Other researchers believe that in some women, certain abdominal cells mistakenly turn into endometrial cells. These same cells are the ones responsible for the growth of a woman's reproductive organs in the embryonic stage. It's believed that something in the woman's genetic makeup or something she's exposed to in the environment in later life changes those cells so they turn into endometrial tissue outside the uterus. There's also some thinking that damage to cells that line the pelvis from a previous infection can lead to endometriosis.
Some studies show that environmental factors may play a role in the development of endometriosis. Toxins in the environment such as dioxin seem to affect reproductive hormones and immune system responses, but this theory has not been proven and is controversial in the medical community.
Other researchers believe the endometrium itself is abnormal, which allows the tissue to break away and attach elsewhere in the body.
Endometriosis may have a genetic link, with studies finding an increase in risk if your mother or sister had the disorder. No specific genetic mutation has been clearly linked with the disease.
Diagnosis - Endometriosis
Gynecologists and reproductive endocrinologists, gynecologists who specialize in infertility and hormonal conditions, have the most experience in evaluating and treating endometriosis.
The condition can be very difficult to diagnose, however, because symptoms vary so widely and may be caused by other conditions.
Among the ways doctors diagnose the disease are:
Laparoscopy. Currently, laparoscopy is the gold standard for the diagnosis of endometriosis and is commonly used for both diagnosis and treatment. Performed under general anesthesia, the surgeon inserts a miniature telescope called a laparoscope through a small incision in the navel to view the location, size and extent of abnormalities (such as adhesions) in the pelvic region.

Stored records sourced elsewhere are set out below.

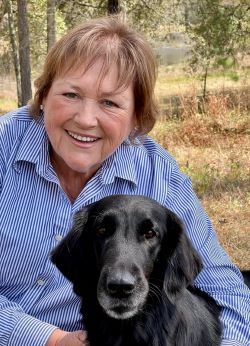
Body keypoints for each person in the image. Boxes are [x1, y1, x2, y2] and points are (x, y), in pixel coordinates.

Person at [0, 16, 249, 346]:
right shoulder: (5, 146)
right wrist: (50, 339)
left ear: (136, 117)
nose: (86, 119)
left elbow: (229, 293)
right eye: (71, 94)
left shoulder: (159, 175)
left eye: (110, 102)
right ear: (44, 95)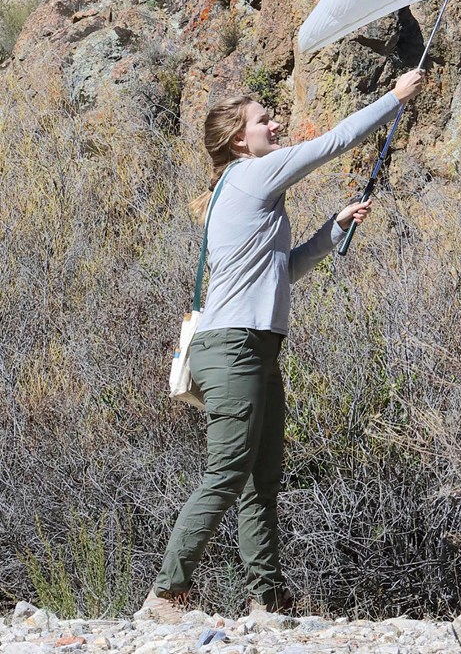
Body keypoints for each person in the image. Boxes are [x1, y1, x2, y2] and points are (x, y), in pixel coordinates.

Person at [138, 69, 425, 623]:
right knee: (227, 471)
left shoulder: (243, 187)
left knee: (261, 477)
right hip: (236, 347)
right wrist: (392, 99)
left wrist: (332, 230)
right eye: (263, 119)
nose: (275, 123)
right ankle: (165, 595)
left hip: (255, 348)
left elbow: (283, 271)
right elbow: (335, 141)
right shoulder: (255, 173)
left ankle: (265, 600)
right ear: (239, 140)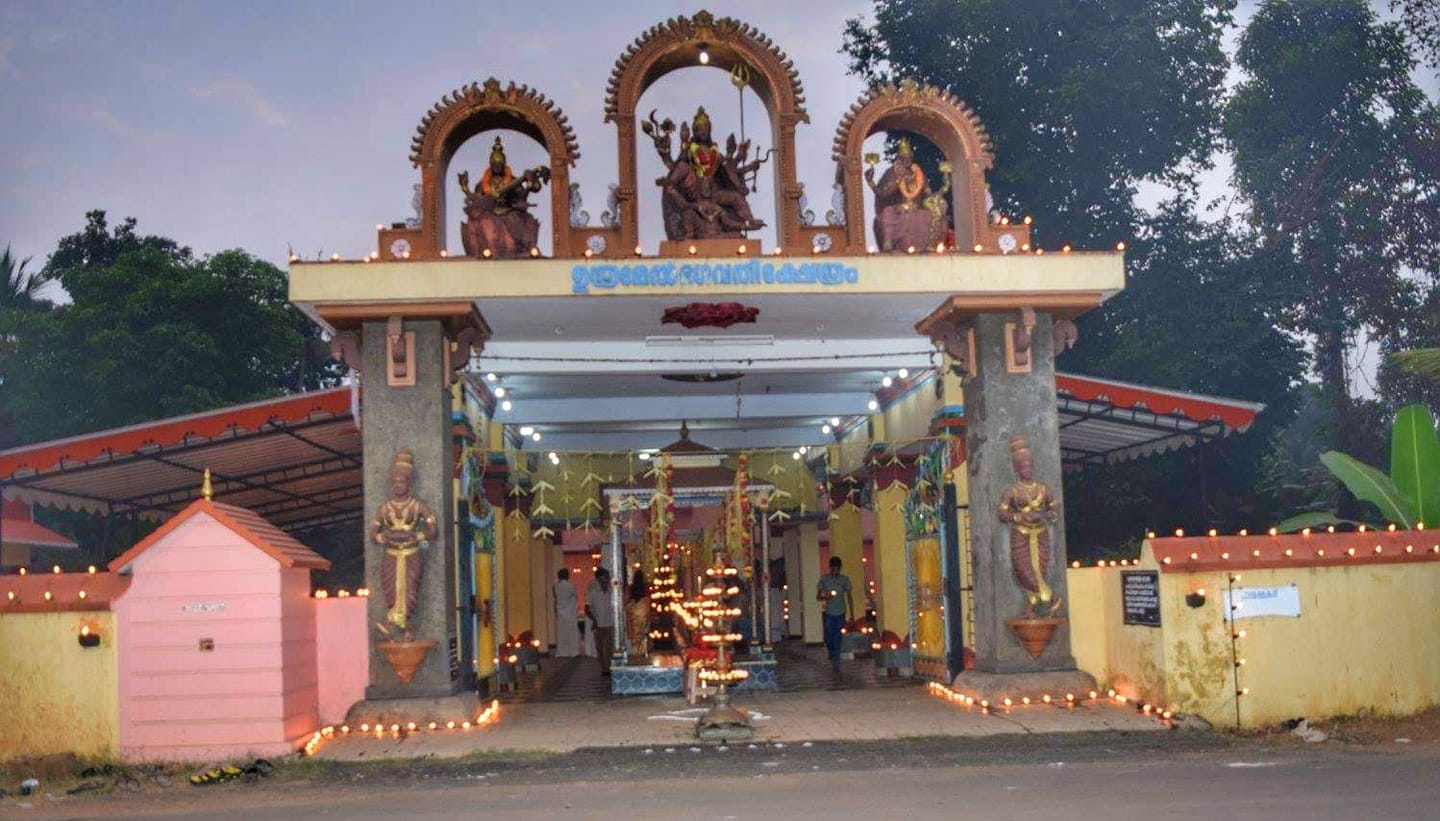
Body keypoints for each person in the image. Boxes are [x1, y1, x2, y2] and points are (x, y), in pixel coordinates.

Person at [370, 450, 438, 641]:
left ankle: (395, 623)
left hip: (412, 553)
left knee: (409, 590)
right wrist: (383, 537)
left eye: (402, 482)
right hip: (391, 554)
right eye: (395, 482)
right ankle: (402, 628)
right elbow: (372, 534)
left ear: (409, 483)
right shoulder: (385, 508)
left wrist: (418, 536)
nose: (398, 486)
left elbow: (433, 529)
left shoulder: (418, 506)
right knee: (391, 590)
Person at [816, 556, 854, 679]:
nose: (835, 570)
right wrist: (826, 597)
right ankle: (831, 652)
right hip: (829, 613)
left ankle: (836, 664)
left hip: (840, 613)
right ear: (830, 568)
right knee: (828, 637)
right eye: (833, 568)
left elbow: (849, 596)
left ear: (840, 568)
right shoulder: (824, 580)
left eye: (837, 568)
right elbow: (819, 596)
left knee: (838, 638)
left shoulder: (844, 580)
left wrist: (852, 614)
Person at [585, 567, 616, 675]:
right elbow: (587, 608)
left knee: (609, 647)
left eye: (608, 576)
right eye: (605, 576)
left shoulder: (611, 591)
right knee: (600, 647)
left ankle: (609, 668)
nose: (607, 578)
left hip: (609, 622)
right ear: (599, 578)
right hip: (599, 623)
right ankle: (604, 668)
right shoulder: (593, 591)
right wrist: (594, 620)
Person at [554, 569, 580, 658]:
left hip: (560, 614)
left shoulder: (555, 586)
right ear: (567, 575)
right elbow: (575, 597)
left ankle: (562, 652)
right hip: (570, 613)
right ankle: (573, 652)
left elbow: (556, 598)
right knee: (571, 633)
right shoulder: (571, 586)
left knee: (561, 633)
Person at [626, 568, 650, 661]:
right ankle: (642, 656)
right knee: (642, 636)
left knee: (634, 637)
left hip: (633, 614)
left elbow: (628, 601)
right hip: (642, 612)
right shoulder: (645, 588)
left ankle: (634, 655)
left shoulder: (632, 588)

However, merely looking through the laparoscope can't diagnose deep endometriosis disease, in which the endometrial tissue is hidden inside adhesions or underneath the lining of the abdominal cavity. More extensive dissection is needed to diagnose and treat this type of disease.
Many women have a combination of both deep and superficial (in which the endometrial tissue can be easily seen) endometrial disease.

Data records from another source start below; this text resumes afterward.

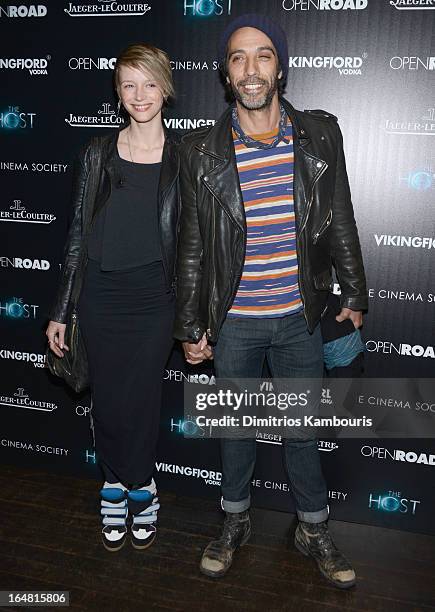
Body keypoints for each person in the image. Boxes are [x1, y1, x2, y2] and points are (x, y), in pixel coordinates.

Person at [174, 15, 367, 589]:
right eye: (238, 58)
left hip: (299, 316)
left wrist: (354, 292)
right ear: (226, 72)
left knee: (302, 428)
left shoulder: (319, 135)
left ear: (279, 67)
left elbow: (341, 220)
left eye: (262, 56)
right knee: (236, 428)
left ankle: (312, 526)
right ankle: (234, 521)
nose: (251, 69)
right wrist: (191, 322)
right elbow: (191, 245)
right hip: (233, 321)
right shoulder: (200, 151)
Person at [46, 43, 180, 552]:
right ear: (118, 94)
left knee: (140, 399)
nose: (139, 94)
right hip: (99, 296)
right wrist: (62, 310)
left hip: (153, 299)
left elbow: (193, 244)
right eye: (128, 84)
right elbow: (77, 236)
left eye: (148, 83)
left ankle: (141, 483)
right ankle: (112, 484)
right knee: (106, 399)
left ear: (165, 87)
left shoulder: (184, 156)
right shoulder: (97, 154)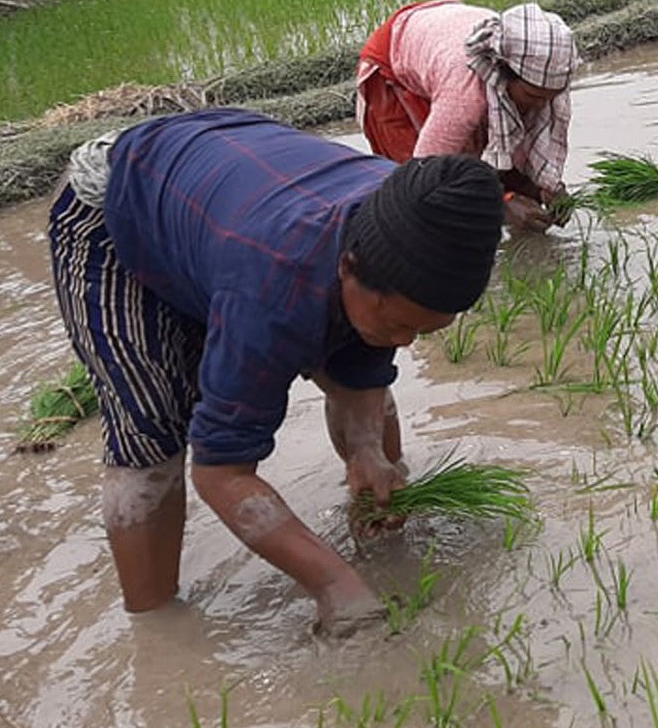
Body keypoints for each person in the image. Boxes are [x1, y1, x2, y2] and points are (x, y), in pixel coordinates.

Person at [46, 108, 505, 635]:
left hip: (229, 194)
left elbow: (364, 367)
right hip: (115, 200)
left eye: (422, 331)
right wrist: (336, 588)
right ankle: (156, 628)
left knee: (368, 375)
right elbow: (221, 470)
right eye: (397, 321)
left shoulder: (417, 219)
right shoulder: (274, 282)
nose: (404, 341)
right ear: (348, 266)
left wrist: (367, 451)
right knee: (151, 426)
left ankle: (381, 537)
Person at [357, 0, 578, 233]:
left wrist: (547, 188)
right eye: (534, 95)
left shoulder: (545, 80)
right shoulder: (464, 96)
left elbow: (524, 140)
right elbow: (424, 171)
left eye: (550, 96)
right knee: (419, 206)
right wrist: (502, 203)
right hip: (396, 55)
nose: (542, 105)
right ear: (502, 73)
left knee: (511, 178)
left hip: (443, 28)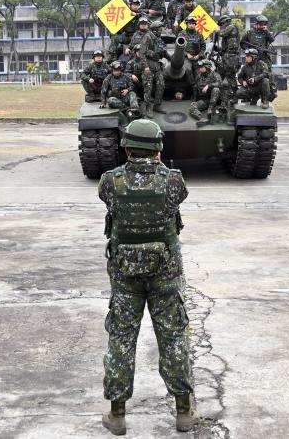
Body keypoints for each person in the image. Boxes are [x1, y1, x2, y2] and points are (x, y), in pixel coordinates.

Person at [97, 118, 194, 435]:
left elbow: (106, 199)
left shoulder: (111, 182)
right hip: (165, 275)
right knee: (173, 339)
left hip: (125, 277)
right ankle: (183, 412)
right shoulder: (173, 181)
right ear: (157, 149)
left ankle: (118, 415)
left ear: (126, 148)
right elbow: (177, 197)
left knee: (122, 341)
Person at [190, 59, 222, 126]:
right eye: (200, 67)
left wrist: (209, 86)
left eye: (202, 67)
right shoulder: (199, 76)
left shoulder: (215, 74)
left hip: (214, 100)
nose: (200, 68)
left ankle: (210, 109)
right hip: (204, 100)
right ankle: (201, 119)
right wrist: (194, 100)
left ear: (207, 67)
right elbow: (195, 88)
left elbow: (219, 83)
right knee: (192, 107)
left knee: (216, 89)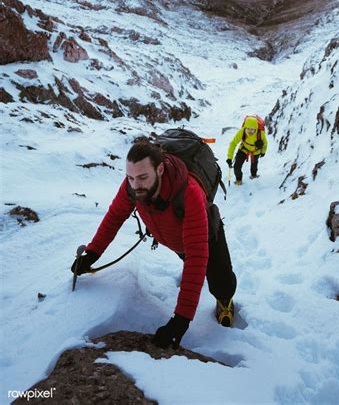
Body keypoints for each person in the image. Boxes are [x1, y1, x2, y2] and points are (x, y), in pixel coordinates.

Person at [71, 140, 237, 348]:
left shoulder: (189, 193)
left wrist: (181, 321)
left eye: (142, 177)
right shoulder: (133, 186)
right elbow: (114, 216)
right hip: (173, 236)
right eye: (130, 178)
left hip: (206, 236)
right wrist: (93, 254)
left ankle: (225, 300)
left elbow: (197, 255)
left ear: (160, 169)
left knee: (221, 280)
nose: (135, 185)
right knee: (187, 260)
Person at [226, 116, 268, 185]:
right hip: (244, 149)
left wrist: (263, 152)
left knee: (254, 165)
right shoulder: (242, 131)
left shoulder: (260, 133)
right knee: (237, 166)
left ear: (256, 129)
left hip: (255, 151)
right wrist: (229, 158)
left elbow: (265, 144)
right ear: (245, 127)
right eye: (248, 128)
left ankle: (254, 175)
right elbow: (233, 143)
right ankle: (238, 180)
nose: (250, 131)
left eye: (252, 129)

Peritoneal tissue biopsy. During the laparoscopy, the doctor may remove a tiny piece of peritoneal tissue (the inner layer of the lining of the abdominal cavity) or other suspicious areas to help establish the diagnosis of endometriosis. This is recommended by the American College of Obstetricians and Gynecologists (ACOG), which notes that only an experienced surgeon familiar with the appearance of endometriosis should rely on visual inspection alone to make the diagnosis. A biopsy, however, is not mandatory to diagnose endometriosis, and a negative biopsy does not rule out the presence of this disease in other areas within the abdomen.
Ultrasonography, MRI and CT scan. An ultrasound uses sound waves to visualize the inside of your pelvic region, while an MRI uses magnets and a CT scan uses radiation. While these tests can occasionally suggest endometriosis, particularly ovarian endometriotic cysts called "endometrioma," or rule out other conditions, none can definitively confirm the condition.
At this point, there is no established noninvasive method to diagnosis endometriosis, which is frustrating for both women and their health care providers.
Pelvic exam. Your doctor will perform a physical examination, including a pelvic exam, to aid in the evaluation. The examination will not diagnose endometriosis but may allow your doctor to feel nodules, areas of tenderness or masses on the ovaries that may suggest endometriosis.
Medical history. A detailed medical history may offer your health care professional the earliest clues in making the correct diagnosis.